The Ministry of Tourism has called on travellers as well as owners and managers of tourism-linked businesses to follow and ensure compliance with the minimum standard operating procedures (SOP) for tourism, in a notice issued ahead of the three-day Pchum Ben festival this weekend.

Cambodian Buddhists are observing Pchum Ben for 15 days, which falls between September 11 and 25 this year, the first 14 of which are enumerated as the 1st-through-14th Kan Ben Days, where families typically gather at pagodas, bringing food and other offerings for monks.

The main festivities will take place over the three days from September 24-26, starting on the 14th Kan Ben Day and including an additional day after the primary day of “great offering”, or Ben Thom, on September 25 which coincides with the new moon.

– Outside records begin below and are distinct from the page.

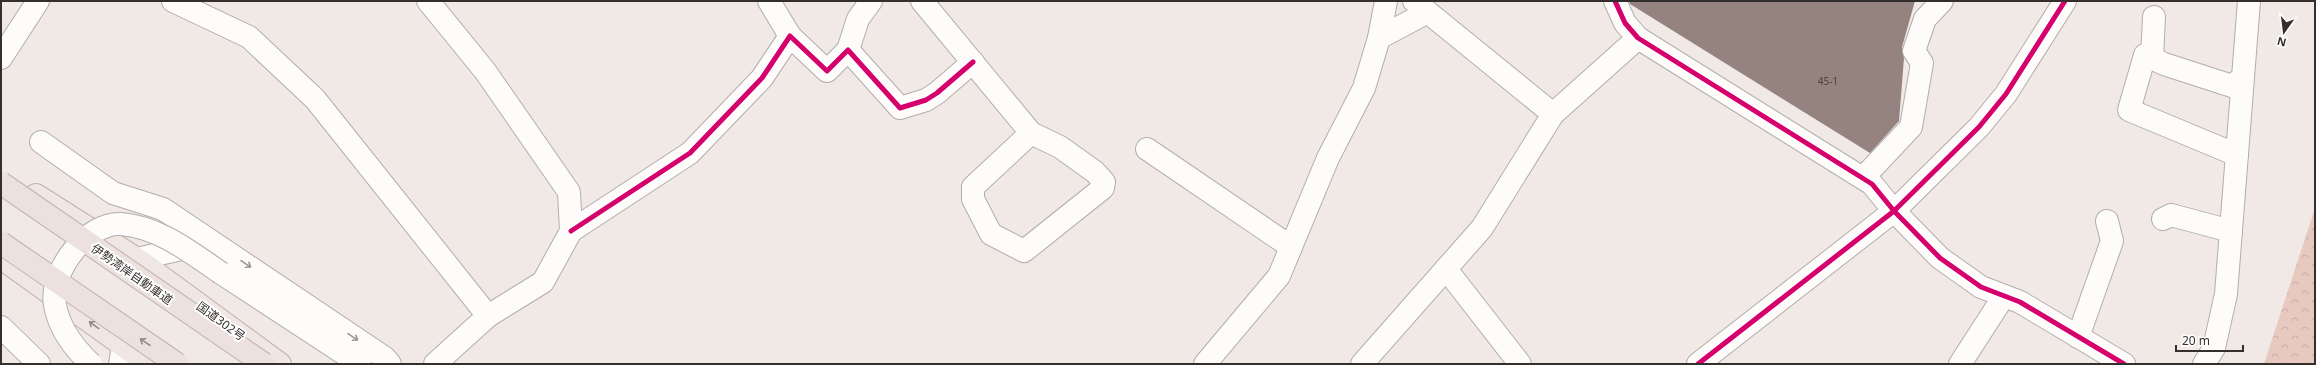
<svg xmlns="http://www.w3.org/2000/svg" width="2316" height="365" font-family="'Noto Sans','Noto Sans JP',sans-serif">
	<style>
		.park { fill: url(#park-crowns) }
		.building { fill: #94837f }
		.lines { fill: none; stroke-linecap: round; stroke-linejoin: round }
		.minor-casing { stroke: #b3adab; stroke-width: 24 }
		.tertiary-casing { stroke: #b3adab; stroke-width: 24 }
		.trunk-casing { stroke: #c0b2ad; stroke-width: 24 }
		.minor { stroke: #fdfcfb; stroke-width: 22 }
		.tertiary { stroke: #fdfcfb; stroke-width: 22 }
		.trunk { stroke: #f0e6e4; stroke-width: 22 }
		.tertiary-bridge-casing { stroke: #b3adab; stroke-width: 24; stroke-linecap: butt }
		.motorway-bridge-casing { stroke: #c0b2ad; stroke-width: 24; stroke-linecap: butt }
		.tertiary-bridge { stroke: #fdfcfb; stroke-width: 22 }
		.motorway-bridge { stroke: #ece1de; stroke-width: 22 }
		.cycleway-casing { stroke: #fff; stroke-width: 8 }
		.cycleway { stroke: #d6006c; stroke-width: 5 }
		.oneway { stroke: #989694 }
		.oneway2 { stroke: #928a88 }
		.oneway3 { stroke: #908886 }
		.labels { text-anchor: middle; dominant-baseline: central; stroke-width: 4; stroke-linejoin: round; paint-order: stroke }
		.number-label { font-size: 10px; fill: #4c4442 }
		.street-label { font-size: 12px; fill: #342f2d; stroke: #fff }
	</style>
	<defs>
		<pattern id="park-crowns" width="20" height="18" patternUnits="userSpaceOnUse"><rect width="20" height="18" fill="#e8c9c0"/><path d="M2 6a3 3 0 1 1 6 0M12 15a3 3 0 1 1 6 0" fill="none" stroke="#c8ada5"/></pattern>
	</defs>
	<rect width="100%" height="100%" fill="#f1e9e6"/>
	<!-- park -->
	<polygon class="park" points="2315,208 2315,364 2264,364"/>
	<!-- building -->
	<polygon class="building" points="1629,1 1915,1 1902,47 1904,58 1899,121 1870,153 1630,4"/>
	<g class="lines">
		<!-- minor casing -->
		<g class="minor-casing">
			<g id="minor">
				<polyline points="173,1 249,37 315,99 488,316"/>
				<polyline points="428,1 485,71 569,192 571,231 543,282 488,316 435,364"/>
				<polyline points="769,1 790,36"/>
				<polyline points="922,1 1031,133 1060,147 1095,172 1104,182 1103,188 1024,251 991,234 973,199 973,187 1031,133"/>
				<polyline points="1414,1 1553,114"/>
				<polyline points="1615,1 1625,23 1638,38 1872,184 1894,211 1940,258 1981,287 2020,302 2124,364"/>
				<polyline points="1379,38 1386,1"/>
				<polyline points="848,50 858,19 871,1"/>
				<polyline points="2152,58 2154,17"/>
				<polyline points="41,142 113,193 163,209 385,358 390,364"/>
				<polyline points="1147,149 1291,247"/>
				<polyline points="2237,155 2129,110 2145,55 2164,64 2232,86 2243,77"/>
				<polyline points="1863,178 1911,127 1922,63 1914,51 1925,19 1942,1"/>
				<polyline points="2163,219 2171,215 2231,231"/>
				<polyline points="571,231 690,153 762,78 790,36 827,71 848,50 900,108 926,100 937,93 973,62"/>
				<polyline points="137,259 199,245"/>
				<polyline points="1446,269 1520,364"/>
				<polyline points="1,327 39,364"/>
				<polyline points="2078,337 2112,241 2107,221"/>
				<polyline points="120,364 123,346"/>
				<polyline points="1205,364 1279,276 1328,158 1364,88 1379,38 1426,13"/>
				<polyline points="1362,364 1482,228 1553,114 1638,38"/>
				<polyline points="1960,364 2004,296"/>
				<polyline points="2204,364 2214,348 2226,294 2249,1"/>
			</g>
		</g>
		<!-- tertiary casing -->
		<g class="tertiary-casing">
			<g id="tertiary">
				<polyline points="1,58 38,1"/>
				<polyline points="221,273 360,364"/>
				<polyline points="1698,364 1894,211 1979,127 2006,94 2065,1"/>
			</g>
		</g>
		<!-- trunk casing -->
		<g class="trunk-casing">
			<g id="trunk">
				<polyline points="36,195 137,259 280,364"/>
				<polyline points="1,258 149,364"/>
			</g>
		</g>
		<!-- minor -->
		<use href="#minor" class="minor"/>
		<!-- tertiary -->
		<use href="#tertiary" class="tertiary"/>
		<!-- trunk -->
		<use href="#trunk" class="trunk"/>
		<!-- tertiary-bridge casing -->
		<g class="tertiary-bridge-casing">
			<path id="tertiary-bridge" d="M 91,364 C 75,349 59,328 55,305 C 49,273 86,222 121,224 C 159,227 190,252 221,273"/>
		</g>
		<!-- motorway-bridge casing -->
		<g class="motorway-bridge-casing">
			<g id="motorway-bridge">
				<polyline points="1,183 264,364"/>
				<polyline points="1,243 177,364"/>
			</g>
		</g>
		<!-- tertiary-bridge -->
		<use href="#tertiary-bridge" class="tertiary-bridge"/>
		<!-- motorway-bridge -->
		<use href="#motorway-bridge" class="motorway-bridge"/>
		<!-- cycleway casing -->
		<g class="cycleway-casing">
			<g id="cycleway">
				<polyline points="1615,1 1625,23 1638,38 1872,184 1894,211 1940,258 1981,287 2020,302 2124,364"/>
				<polyline points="571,231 690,153 762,78 790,36 827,71 848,50 900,108 926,100 937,93 973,62"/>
				<polyline points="1698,364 1894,211 1979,127 2006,94 2065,1"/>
			</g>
		</g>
		<!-- cycleway -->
		<use href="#cycleway" class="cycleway"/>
	</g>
	<!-- one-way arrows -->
	<defs><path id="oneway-shaft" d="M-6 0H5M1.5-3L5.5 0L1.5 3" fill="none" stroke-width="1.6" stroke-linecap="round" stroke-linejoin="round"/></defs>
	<g class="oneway">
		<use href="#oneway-shaft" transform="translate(246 264) rotate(34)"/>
		<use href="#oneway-shaft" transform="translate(353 337) rotate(34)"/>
	</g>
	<use class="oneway2" href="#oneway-shaft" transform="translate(94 325) rotate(-144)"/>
	<use class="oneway3" href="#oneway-shaft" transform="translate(145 342) rotate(-146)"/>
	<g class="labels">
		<!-- number labels -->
		<g class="number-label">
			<text x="1828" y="81">45-1</text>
		</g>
		<!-- street labels -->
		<g class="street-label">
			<text transform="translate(132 274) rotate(35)">伊勢湾岸自動車道</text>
			<text transform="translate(221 321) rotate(36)">国道302号</text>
		</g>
	</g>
	<!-- border -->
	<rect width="2316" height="365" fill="none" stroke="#342f2d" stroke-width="4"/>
	<!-- north arrow -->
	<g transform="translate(2284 32) rotate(194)" stroke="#ffffff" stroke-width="3" paint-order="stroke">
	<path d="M0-3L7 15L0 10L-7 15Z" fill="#342f2d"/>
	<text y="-6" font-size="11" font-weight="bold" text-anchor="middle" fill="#342f2d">N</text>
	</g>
	<!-- scale -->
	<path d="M2176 345v6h67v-6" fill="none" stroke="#342f2d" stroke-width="2"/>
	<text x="2182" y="345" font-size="12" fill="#342f2d" stroke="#ffffff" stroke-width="3" paint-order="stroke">20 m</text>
</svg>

The full 16-day holiday is dedicated in memory of ancestors and is an occasion for families to get together.

Minister of Tourism Thong Khon launched the minimum SOPs on August 31, 2021 to prevent the spread of Covid-19, which categorised tourism businesses into four main classes: accommodation providers; eateries and restaurants; attraction operators; and community-based or ecotourism enterprises.

The main measures outlined in the tourism safety rule set cover washing and disinfecting hands, keeping social distance, wearing face masks, vaccination, monitoring body temperature, and use of the location and contact-tracing app “Stop Covid” QR Code.

Pacific Asia Travel Association Cambodia Chapter chairman Thourn Sinan told The Post that the minimum SOPs are now largely overlooked, even though new cases continue to be reported every day.

He lauded the ministry’s latest reminder as an “important” contributor to the eradication of the Covid-19 epidemic in Cambodia, and initiative to instil overall confidence in the Kingdom.

“I fully support the SOP reminder because Covid-19 is all around us. Effective implementation of the SOP will not only help individuals, but also help society as a whole to progress, and the number of foreign tourists visiting Cambodia will increase in tandem,” he said.

A general observation has been that the measures are currently implemented at just 20-30 per cent of tourist-oriented destinations and establishments, he claimed.

San Vichet, owner of the Doeum Pring restaurant in Battambang province, also welcomed the reminder, sharing that patrons hardly ever follow the measures, even though thermometers and hand sanitisers are available on-site.

Nonetheless, staff is regularly told to observe the measures prescribed by the health and tourism ministries, he said.

Vichet underscored that the restaurant would invariably suffer should a customer claim to have contracted the novel coronavirus from the establishment. “[Still,] I hope we’ll get loads of guests over Pchum Ben this year and nothing will happen,” he said.

In the first seven months of 2022, holidaymakers made more than 1.2 million domestic trips across Cambodia, rising by 890 per cent year-on-year, of which Cambodians accounted for 1.1 million, up by 799 per cent, and foreign residents represented “more than 80,000”, marking a 1,352 per cent rise, the tourism minister reported on August 19.